• [Required action]:
If an entry holds a picture, leave the picture out and output everything else exactly.

Start of Block

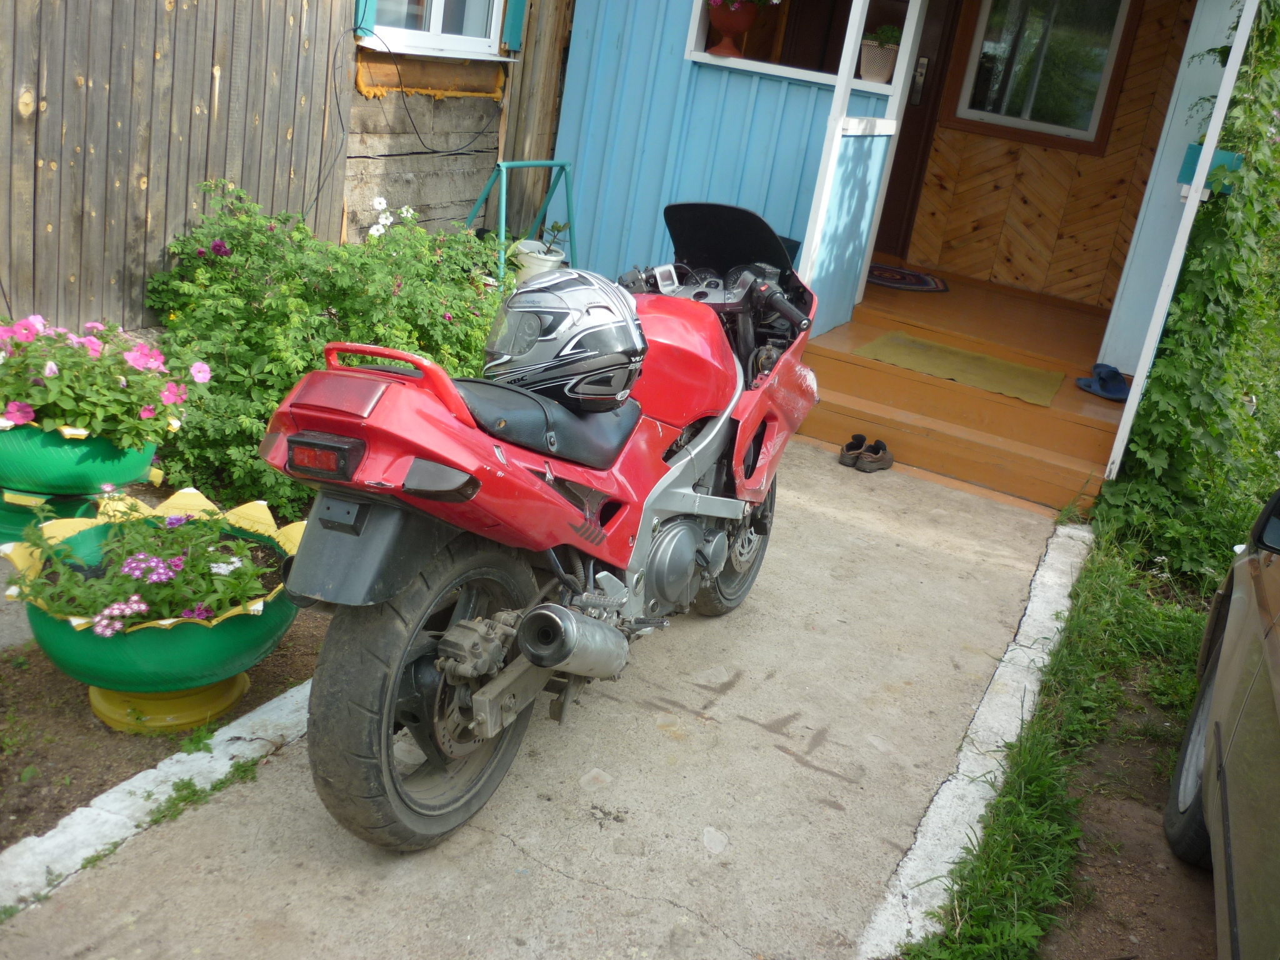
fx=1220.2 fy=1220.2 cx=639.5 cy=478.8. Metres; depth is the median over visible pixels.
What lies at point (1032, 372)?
doormat
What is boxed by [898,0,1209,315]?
wooden wall
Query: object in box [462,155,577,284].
metal stand
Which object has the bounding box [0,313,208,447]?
pink flower plant
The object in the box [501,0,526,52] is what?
shutter
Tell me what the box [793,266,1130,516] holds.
porch floor
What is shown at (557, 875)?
concrete driveway
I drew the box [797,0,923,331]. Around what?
porch post
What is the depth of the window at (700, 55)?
6.08 m
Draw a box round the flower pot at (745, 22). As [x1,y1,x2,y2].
[706,0,760,56]
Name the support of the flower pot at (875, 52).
in the window at (700, 55)
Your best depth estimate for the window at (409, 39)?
5.95 m
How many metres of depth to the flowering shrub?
4.06 m
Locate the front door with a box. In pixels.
[871,0,962,263]
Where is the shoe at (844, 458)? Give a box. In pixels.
[838,433,868,466]
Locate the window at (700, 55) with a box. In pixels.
[683,0,908,101]
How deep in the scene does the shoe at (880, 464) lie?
5.32 m
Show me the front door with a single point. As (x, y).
(899, 187)
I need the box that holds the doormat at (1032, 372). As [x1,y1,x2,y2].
[853,330,1063,406]
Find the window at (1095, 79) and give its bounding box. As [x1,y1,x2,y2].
[945,0,1138,151]
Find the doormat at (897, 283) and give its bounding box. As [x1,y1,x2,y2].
[866,261,949,293]
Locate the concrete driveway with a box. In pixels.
[0,438,1089,959]
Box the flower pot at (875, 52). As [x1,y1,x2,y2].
[858,26,900,83]
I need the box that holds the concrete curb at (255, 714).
[0,679,314,915]
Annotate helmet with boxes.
[480,270,647,413]
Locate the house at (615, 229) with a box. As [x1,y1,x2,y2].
[536,0,1265,502]
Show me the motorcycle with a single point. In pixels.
(687, 480)
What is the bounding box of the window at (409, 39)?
[357,0,509,58]
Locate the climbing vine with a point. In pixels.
(1209, 315)
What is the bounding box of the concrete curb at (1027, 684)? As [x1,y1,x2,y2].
[861,520,1089,959]
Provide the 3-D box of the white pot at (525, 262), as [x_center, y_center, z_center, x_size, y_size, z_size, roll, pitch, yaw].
[-0.499,-0.989,5.851,0.254,0.270,0.258,18,21,23]
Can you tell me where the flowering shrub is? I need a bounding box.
[138,178,508,518]
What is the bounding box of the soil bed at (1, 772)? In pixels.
[0,608,329,846]
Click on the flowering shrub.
(245, 372)
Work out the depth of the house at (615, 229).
6.62 m
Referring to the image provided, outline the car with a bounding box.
[1163,485,1279,959]
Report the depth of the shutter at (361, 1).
5.34 m
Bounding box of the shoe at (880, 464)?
[855,438,893,473]
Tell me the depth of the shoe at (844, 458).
5.37 m
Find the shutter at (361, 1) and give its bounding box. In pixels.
[353,0,376,36]
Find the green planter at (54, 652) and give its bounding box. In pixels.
[3,485,301,718]
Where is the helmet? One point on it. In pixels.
(570, 315)
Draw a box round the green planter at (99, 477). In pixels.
[0,418,162,498]
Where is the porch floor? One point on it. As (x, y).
(1061, 391)
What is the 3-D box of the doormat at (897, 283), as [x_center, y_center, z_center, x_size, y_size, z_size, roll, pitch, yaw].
[1.518,-1.287,7.618,0.820,0.014,0.742,18,21,23]
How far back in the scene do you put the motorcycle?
2.55 m
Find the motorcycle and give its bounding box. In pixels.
[263,198,818,849]
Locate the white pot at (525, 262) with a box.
[512,238,565,284]
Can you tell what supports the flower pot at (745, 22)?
on the window at (700, 55)
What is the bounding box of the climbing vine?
[1092,1,1279,585]
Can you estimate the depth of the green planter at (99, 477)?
3.20 m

End of Block

• [Solution to the exercise]:
fx=1220.2 fy=1220.2 cx=639.5 cy=478.8. Metres; depth is the median over visible pixels.
What lies at point (1032, 372)?
doormat
What is boxed by [898,0,1209,315]?
wooden wall
Query: object in box [462,155,577,284].
metal stand
Which object has the bounding box [0,313,208,447]?
pink flower plant
The object in the box [501,0,526,52] is what?
shutter
Tell me what the box [793,266,1130,516] holds.
porch floor
What is shown at (557, 875)?
concrete driveway
I drew the box [797,0,923,331]. Around what?
porch post
What is the depth of the window at (700, 55)?
6.08 m
Draw a box round the flower pot at (745, 22). As [x1,y1,x2,y2].
[706,0,760,56]
Name the support of the flower pot at (875, 52).
in the window at (700, 55)
Your best depth estimate for the window at (409, 39)?
5.95 m
How many metres of depth to the flowering shrub?
4.06 m
Locate the front door with a box. In pixels.
[871,0,962,263]
Where is the shoe at (844, 458)? Give a box. In pixels.
[838,433,868,466]
Locate the window at (700, 55) with a box. In pixels.
[683,0,908,101]
How deep in the scene does the shoe at (880, 464) lie?
5.32 m
Show me the front door with a single point. As (x, y).
(899, 187)
I need the box that holds the doormat at (1032, 372). As [x1,y1,x2,y2].
[853,330,1063,406]
Find the window at (1095, 79) and give its bounding box. As [x1,y1,x2,y2].
[945,0,1138,151]
Find the doormat at (897, 283) and give its bounding box. As [x1,y1,x2,y2].
[866,261,949,293]
Locate the concrete driveway with a box. In pixels.
[0,438,1089,959]
Box the flower pot at (875, 52). As [x1,y1,x2,y2].
[858,26,900,83]
I need the box that holds the concrete curb at (255, 714).
[0,679,314,915]
Annotate helmet with boxes.
[480,270,647,413]
Locate the house at (615, 229) with a box. As [x1,y1,x2,y2].
[536,0,1265,502]
Show me the motorcycle with a single point. In pixels.
(687, 480)
What is the bounding box of the window at (409, 39)?
[357,0,509,58]
Locate the climbing vine with a point. In pixels.
(1209, 315)
What is the bounding box of the concrete curb at (1027, 684)? As [x1,y1,x2,y2].
[861,520,1089,959]
Provide the 3-D box of the white pot at (525, 262), as [x_center, y_center, z_center, x_size, y_size, z_size, roll, pitch, yaw].
[-0.499,-0.989,5.851,0.254,0.270,0.258,18,21,23]
Can you tell me where the flowering shrub is? I need a bounding box.
[138,178,508,518]
What is the bounding box of the soil bed at (1, 772)? In pixels.
[0,608,329,846]
Click on the flowering shrub.
(245, 372)
Work out the depth of the house at (615, 229).
6.62 m
Referring to the image provided, outline the car with a bounding box.
[1163,485,1279,959]
Report the depth of the shutter at (361, 1).
5.34 m
Bounding box of the shoe at (880, 464)?
[855,438,893,473]
Tell me the depth of the shoe at (844, 458).
5.37 m
Find the shutter at (361, 1) and give its bounding box. In pixels.
[353,0,376,36]
Find the green planter at (54, 652) and give its bounding box. In pixels.
[3,485,301,718]
Where is the helmet? One point on it. In pixels.
(570, 315)
Draw a box round the green planter at (99, 477). In pixels.
[0,418,162,498]
Where is the porch floor? One point on it. As (x, y).
(1061, 391)
What is the 3-D box of the doormat at (897, 283), as [x_center, y_center, z_center, x_size, y_size, z_size, roll, pitch, yaw].
[1.518,-1.287,7.618,0.820,0.014,0.742,18,21,23]
How far back in the scene do you put the motorcycle?
2.55 m
Find the motorcycle and give its bounding box. In pixels.
[263,198,818,849]
Locate the white pot at (525, 262) with a box.
[512,238,565,284]
Can you tell what supports the flower pot at (745, 22)?
on the window at (700, 55)
What is the bounding box of the climbing vine?
[1092,1,1279,585]
Can you estimate the depth of the green planter at (99, 477)?
3.20 m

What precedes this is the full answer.